True, Peristyle did not always preface Old Taylor with "former" or "historic." But when they used Old Taylor alone, context showed that they referred to the physical distillery in a descriptive manner. One newsletter, for example, noted "We're saving a seat for you at ... Old Taylor Distillery." R. 109-13 at 2. And in a social media post, master distiller Marianna Barnes urged her followers to spread the word to those who "will be interested in what I'm doing at Old Taylor." R. 109-28 at 3. The record confirms that Peristyle never used Old Taylor in a non-descriptive fashion.
Sazerac points out that there is a four-hundred foot "Old Taylor Distillery" sign on the distillery's barrel storage warehouse and a twenty-foot "The Old Taylor Distillery Company" sign above the entrance to its main building. But both signs adorned the building before Peristyle purchased it confirming that the company did not put them there or otherwise use them in bad faith.
Sazerac persists that Peristyle's purchase conveyed an interest only in real property, not intellectual property.
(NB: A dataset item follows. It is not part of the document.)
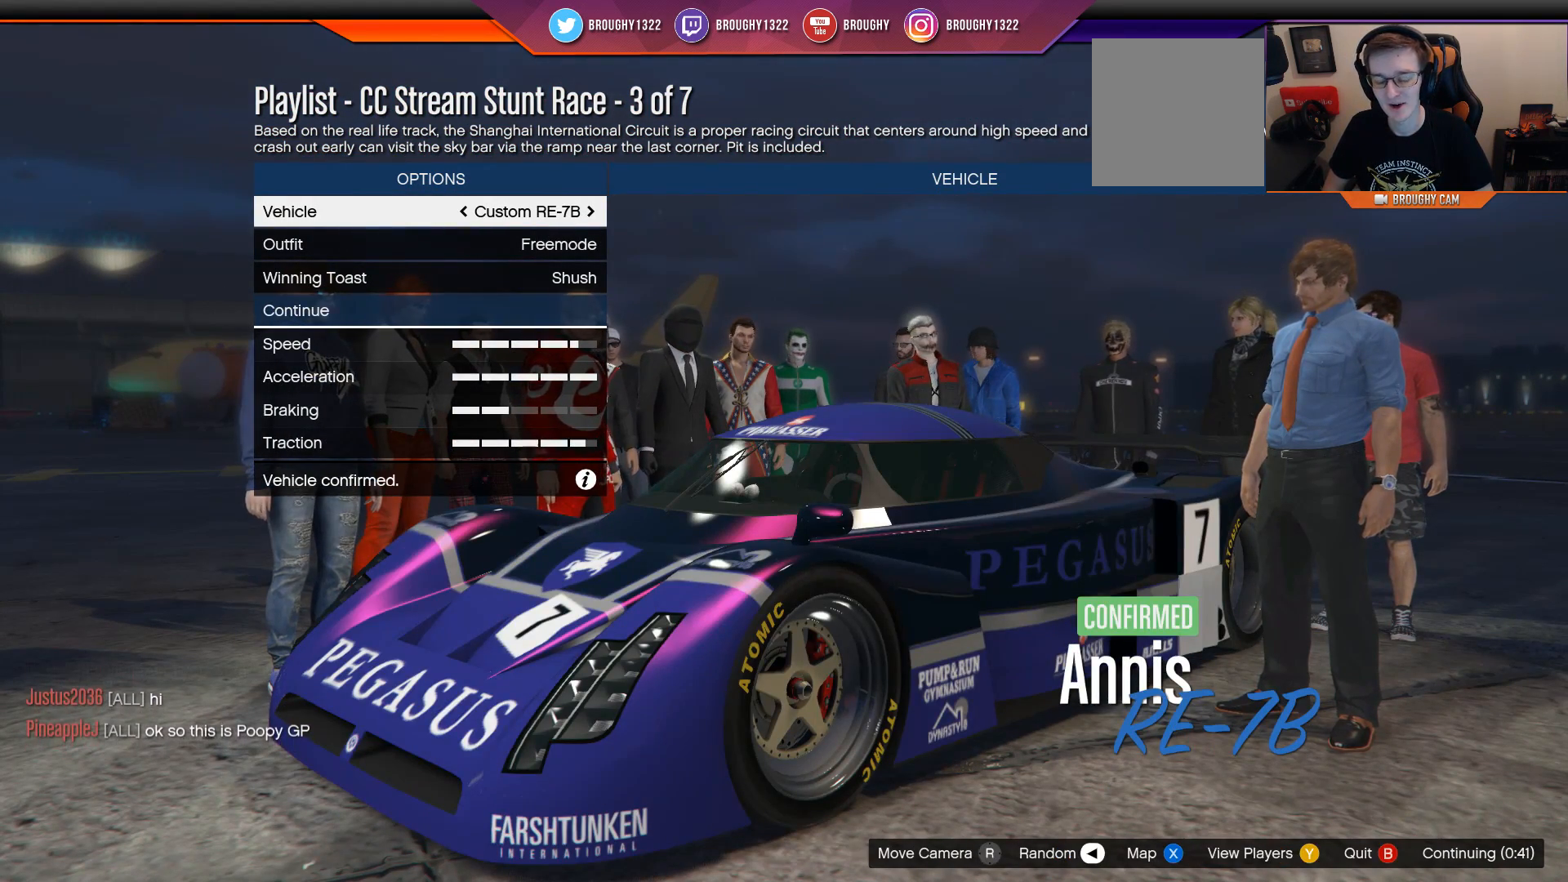
{"buttons": [], "left_stick": "center", "right_stick": "center", "events": []}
True. But that is neither here nor there. What matters is that Peristyle has used the signs only to identify the location of a historic site, one sufficiently historic that the National Register of Historic Places lists it, accurately and descriptively, under the name "Old Taylor Distillery." National Register of Historic Places Program, National Park Service (Mar. 24, 2017), https://www.nps.gov/nr/listings/20170324.htm.
Past is prelude when it comes to Peristyle's future. It plans to put up a Castle & Key sign next to the historic signs before the company opens the yet-to-be-finished distillery to the public. Once they do, visitors will know they are at the historic Old Taylor distiller, where Castle & Key distills its own bourbon. Trademark law demands no more.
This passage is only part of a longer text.